If Opt is any atom, it is interpreted as {Opt,true} unless the atom string starts with "no", making the interpretation {Opt,false}. For example, usevc is an alias for {usevc,true} and nousevc is an alias for {usevc,false}.

Option inet6 has no effect on this function. You probably want to use Type = a | aaaa instead.

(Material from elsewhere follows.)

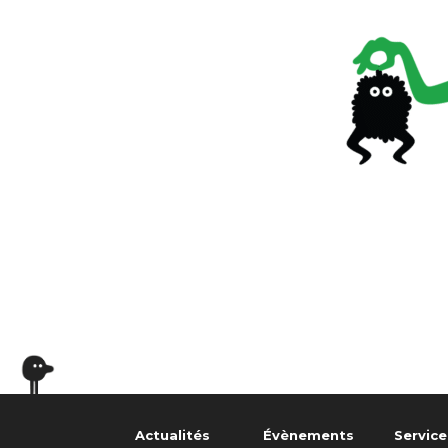
Actualités
Évènements
Service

This access functions example shows how lookup/3 can be implemented using resolve/3 from outside the module:

example_lookup(Name, Class, Type) ->
    case inet_res:resolve(Name, Class, Type) of
        {ok,Msg} ->
            [inet_dns:rr(RR, data)
             || RR <- inet_dns:msg(Msg, anlist),
                 inet_dns:rr(RR, type) =:= Type,
                 inet_dns:rr(RR, class) =:= Class];
        {error,_} ->

Legacy Functions

These are deprecated because the annoying double meaning of the name servers/time-out argument, and because they have no decent place for a resolver options list.


nslookup(Name, Class, Type) -> {ok, dns_msg()} | {error, Reason}

nslookup(Name, Class, Type, Timeout) ->
            {ok, dns_msg()} | {error, Reason}

nslookup(Name, Class, Type, Nameservers) ->
            {ok, dns_msg()} | {error, Reason}

Resolves a DNS record of the specified type and class for the specified name.

nnslookup(Name, Class, Type, Nameservers) ->
             {ok, dns_msg()} | {error, Reason}

nnslookup(Name, Class, Type, Nameservers, Timeout) ->
             {ok, dns_msg()} | {error, Reason}

Resolves a DNS record of the specified type and class for the specified name.